Task to complete: Scan the records beneath this line for the line holding "2017-07-22 17:20 Saturday" and the line holding "- I <b>initiated", then transcribe exactly those two and all lines between.

----- Records to use -----

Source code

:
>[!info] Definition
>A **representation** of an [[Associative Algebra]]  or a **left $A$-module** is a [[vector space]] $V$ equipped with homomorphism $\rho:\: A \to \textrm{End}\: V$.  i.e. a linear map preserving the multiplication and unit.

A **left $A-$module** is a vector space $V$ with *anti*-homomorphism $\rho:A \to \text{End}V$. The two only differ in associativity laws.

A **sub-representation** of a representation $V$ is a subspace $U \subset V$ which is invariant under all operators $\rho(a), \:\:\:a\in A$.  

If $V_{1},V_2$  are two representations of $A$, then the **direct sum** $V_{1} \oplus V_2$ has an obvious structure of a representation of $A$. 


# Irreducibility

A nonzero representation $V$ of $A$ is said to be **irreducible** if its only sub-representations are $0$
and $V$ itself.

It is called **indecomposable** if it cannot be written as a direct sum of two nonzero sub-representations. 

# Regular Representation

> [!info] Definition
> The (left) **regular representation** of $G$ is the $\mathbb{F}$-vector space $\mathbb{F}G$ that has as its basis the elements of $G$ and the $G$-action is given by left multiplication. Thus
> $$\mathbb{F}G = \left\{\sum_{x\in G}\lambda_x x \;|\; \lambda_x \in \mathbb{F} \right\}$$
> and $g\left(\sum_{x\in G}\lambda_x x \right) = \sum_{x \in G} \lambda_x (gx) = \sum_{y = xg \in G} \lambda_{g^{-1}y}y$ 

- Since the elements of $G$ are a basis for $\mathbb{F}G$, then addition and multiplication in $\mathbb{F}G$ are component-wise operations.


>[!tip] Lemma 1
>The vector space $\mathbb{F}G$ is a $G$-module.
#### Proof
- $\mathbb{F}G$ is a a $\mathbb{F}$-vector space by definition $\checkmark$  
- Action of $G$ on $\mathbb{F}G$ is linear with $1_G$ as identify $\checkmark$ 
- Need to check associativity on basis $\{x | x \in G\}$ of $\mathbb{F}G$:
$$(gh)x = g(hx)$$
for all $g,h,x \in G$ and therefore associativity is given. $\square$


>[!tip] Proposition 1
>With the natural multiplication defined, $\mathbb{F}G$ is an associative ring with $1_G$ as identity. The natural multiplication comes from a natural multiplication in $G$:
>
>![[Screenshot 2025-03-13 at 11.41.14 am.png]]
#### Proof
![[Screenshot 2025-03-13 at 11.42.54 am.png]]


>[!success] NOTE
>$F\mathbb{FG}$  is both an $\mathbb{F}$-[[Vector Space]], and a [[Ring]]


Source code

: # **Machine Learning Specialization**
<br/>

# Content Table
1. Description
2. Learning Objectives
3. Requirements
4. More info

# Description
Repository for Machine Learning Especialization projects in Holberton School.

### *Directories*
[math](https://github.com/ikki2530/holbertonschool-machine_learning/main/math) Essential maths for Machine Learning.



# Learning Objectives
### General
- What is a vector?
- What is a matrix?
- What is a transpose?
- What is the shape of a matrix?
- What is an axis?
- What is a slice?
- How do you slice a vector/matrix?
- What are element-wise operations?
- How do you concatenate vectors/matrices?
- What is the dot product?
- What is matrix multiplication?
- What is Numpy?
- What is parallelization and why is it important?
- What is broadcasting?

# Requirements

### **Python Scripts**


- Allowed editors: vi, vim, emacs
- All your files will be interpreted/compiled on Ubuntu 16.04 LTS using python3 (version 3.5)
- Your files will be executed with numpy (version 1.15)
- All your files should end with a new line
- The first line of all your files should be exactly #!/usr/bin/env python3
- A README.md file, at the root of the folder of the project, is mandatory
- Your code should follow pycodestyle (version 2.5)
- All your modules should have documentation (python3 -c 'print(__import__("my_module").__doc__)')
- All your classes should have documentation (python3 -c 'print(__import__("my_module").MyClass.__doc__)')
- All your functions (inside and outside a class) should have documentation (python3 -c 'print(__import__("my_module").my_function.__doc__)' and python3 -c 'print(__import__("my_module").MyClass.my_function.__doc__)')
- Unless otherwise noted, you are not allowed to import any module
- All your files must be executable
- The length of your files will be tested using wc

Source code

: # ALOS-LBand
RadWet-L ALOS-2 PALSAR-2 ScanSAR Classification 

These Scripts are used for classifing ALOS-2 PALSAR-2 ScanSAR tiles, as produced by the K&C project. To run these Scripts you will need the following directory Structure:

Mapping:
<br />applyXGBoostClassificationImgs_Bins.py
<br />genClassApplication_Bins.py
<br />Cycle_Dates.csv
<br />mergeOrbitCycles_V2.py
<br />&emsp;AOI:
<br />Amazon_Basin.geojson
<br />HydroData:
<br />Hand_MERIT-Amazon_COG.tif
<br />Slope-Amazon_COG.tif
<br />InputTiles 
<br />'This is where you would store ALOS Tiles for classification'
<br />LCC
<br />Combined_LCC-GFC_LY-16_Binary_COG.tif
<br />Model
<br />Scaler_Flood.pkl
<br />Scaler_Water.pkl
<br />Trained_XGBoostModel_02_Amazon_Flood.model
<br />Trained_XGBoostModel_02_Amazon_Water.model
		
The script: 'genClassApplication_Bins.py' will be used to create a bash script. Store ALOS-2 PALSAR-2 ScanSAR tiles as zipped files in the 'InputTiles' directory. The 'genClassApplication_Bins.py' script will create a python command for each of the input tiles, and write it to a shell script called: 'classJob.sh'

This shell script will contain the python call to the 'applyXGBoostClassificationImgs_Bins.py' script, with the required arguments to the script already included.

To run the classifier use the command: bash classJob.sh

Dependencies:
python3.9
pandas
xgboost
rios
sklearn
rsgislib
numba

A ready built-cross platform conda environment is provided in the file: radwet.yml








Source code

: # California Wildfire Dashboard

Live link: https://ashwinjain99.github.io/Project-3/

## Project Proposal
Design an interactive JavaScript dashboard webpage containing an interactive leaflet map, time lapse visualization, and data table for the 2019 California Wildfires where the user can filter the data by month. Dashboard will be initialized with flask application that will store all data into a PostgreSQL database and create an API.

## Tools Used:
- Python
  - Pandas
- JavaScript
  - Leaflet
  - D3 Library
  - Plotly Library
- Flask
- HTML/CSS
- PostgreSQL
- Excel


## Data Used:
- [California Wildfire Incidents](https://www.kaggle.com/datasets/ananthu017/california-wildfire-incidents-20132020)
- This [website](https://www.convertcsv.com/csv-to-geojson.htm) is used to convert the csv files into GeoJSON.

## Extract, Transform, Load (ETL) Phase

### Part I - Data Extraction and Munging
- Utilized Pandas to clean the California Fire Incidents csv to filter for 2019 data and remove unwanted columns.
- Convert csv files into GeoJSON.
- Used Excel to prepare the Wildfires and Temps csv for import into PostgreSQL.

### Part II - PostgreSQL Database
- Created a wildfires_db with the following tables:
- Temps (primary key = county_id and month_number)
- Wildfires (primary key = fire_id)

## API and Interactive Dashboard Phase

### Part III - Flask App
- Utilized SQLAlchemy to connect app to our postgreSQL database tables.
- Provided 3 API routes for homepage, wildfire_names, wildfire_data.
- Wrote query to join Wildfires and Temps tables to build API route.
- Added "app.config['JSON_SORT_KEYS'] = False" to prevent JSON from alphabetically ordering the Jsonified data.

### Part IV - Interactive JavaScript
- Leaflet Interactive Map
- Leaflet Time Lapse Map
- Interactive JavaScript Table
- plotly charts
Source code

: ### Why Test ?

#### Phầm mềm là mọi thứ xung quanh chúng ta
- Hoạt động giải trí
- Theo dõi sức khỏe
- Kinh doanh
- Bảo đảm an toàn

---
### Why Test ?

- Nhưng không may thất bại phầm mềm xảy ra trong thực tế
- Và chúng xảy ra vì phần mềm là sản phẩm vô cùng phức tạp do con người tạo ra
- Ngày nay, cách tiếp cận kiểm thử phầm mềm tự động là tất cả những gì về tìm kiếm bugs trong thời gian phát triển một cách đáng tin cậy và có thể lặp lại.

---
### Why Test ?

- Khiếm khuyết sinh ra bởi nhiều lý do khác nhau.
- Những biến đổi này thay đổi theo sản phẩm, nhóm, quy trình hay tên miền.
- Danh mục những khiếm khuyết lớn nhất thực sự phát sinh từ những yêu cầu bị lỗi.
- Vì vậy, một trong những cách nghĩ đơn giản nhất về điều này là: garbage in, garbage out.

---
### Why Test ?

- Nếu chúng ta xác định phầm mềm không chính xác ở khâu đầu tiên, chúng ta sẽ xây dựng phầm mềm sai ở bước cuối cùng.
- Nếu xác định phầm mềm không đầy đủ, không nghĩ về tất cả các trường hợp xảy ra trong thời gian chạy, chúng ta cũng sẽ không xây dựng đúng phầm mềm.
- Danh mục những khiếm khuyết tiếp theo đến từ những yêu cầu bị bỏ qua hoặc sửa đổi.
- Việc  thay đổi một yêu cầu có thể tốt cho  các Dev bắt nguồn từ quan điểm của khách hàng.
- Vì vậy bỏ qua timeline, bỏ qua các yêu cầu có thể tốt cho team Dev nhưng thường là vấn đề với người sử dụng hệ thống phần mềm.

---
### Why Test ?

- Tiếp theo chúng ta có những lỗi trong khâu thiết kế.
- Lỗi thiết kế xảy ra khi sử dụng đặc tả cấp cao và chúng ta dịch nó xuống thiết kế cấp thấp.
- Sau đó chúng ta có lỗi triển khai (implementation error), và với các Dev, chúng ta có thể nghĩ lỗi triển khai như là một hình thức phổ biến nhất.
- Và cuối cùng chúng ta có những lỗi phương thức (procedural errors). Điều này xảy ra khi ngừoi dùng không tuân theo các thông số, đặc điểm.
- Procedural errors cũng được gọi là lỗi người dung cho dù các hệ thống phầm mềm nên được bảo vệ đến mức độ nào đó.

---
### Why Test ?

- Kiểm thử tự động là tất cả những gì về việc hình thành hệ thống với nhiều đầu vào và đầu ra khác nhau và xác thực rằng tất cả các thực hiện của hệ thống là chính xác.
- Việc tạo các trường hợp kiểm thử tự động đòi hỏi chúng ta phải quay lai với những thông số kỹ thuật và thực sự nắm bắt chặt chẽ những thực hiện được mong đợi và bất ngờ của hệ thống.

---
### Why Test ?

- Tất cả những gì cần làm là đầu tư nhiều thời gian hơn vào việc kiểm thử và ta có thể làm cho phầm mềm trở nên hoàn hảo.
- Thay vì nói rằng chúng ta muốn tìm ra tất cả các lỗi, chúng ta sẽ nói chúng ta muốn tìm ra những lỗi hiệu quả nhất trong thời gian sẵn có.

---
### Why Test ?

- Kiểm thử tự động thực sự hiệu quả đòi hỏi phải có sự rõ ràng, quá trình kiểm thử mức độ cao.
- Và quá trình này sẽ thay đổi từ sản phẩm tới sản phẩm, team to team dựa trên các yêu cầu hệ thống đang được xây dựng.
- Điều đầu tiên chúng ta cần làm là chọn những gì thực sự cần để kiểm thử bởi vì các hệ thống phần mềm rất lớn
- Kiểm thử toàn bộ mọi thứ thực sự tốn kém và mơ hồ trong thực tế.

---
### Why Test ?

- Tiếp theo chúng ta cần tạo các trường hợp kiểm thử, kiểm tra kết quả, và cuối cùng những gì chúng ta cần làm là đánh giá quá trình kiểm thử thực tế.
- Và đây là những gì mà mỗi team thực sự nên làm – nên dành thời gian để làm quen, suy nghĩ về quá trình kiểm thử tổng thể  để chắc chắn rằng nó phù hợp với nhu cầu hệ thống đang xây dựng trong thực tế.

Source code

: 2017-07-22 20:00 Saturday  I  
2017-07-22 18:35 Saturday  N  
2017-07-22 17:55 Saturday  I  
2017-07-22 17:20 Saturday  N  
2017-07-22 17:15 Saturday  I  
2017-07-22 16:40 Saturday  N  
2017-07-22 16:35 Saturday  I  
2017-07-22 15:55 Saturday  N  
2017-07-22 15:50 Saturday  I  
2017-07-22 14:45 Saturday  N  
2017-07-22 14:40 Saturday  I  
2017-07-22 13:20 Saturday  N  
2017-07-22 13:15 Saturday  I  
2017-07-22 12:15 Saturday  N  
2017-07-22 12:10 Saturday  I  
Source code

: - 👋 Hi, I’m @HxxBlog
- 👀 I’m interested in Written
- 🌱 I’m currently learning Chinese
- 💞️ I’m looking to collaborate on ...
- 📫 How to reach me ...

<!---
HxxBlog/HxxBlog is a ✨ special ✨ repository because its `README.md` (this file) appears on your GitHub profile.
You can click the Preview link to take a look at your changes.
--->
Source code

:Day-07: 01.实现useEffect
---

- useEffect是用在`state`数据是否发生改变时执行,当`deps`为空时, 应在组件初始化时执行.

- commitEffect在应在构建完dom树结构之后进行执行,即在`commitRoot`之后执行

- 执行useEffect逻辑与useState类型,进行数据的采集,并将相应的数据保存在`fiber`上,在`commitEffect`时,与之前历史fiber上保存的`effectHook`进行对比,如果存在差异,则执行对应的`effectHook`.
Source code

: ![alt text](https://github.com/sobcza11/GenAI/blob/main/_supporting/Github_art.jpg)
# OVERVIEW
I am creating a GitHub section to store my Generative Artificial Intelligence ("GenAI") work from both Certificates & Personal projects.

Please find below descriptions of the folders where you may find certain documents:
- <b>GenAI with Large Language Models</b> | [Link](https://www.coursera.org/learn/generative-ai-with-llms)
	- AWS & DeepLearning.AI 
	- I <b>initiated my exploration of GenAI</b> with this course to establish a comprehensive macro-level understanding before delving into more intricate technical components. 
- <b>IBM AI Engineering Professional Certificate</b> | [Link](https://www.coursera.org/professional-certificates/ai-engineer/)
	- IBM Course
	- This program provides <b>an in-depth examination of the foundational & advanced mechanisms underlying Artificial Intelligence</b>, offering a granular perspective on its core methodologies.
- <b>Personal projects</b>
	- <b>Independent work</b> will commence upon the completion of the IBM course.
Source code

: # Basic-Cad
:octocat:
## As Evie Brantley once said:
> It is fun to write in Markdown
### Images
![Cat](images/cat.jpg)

-----

Task output:
2017-07-22 17:20 Saturday  N  
2017-07-22 17:15 Saturday  I  
2017-07-22 16:40 Saturday  N  
2017-07-22 16:35 Saturday  I  
2017-07-22 15:55 Saturday  N  
2017-07-22 15:50 Saturday  I  
2017-07-22 14:45 Saturday  N  
2017-07-22 14:40 Saturday  I  
2017-07-22 13:20 Saturday  N  
2017-07-22 13:15 Saturday  I  
2017-07-22 12:15 Saturday  N  
2017-07-22 12:10 Saturday  I  
Source code

: - 👋 Hi, I’m @HxxBlog
- 👀 I’m interested in Written
- 🌱 I’m currently learning Chinese
- 💞️ I’m looking to collaborate on ...
- 📫 How to reach me ...

<!---
HxxBlog/HxxBlog is a ✨ special ✨ repository because its `README.md` (this file) appears on your GitHub profile.
You can click the Preview link to take a look at your changes.
--->
Source code

:Day-07: 01.实现useEffect
---

- useEffect是用在`state`数据是否发生改变时执行,当`deps`为空时, 应在组件初始化时执行.

- commitEffect在应在构建完dom树结构之后进行执行,即在`commitRoot`之后执行

- 执行useEffect逻辑与useState类型,进行数据的采集,并将相应的数据保存在`fiber`上,在`commitEffect`时,与之前历史fiber上保存的`effectHook`进行对比,如果存在差异,则执行对应的`effectHook`.
Source code

: ![alt text](https://github.com/sobcza11/GenAI/blob/main/_supporting/Github_art.jpg)
# OVERVIEW
I am creating a GitHub section to store my Generative Artificial Intelligence ("GenAI") work from both Certificates & Personal projects.

Please find below descriptions of the folders where you may find certain documents:
- <b>GenAI with Large Language Models</b> | [Link](https://www.coursera.org/learn/generative-ai-with-llms)
	- AWS & DeepLearning.AI 
	- I <b>initiated my exploration of GenAI</b> with this course to establish a comprehensive macro-level understanding before delving into more intricate technical components. 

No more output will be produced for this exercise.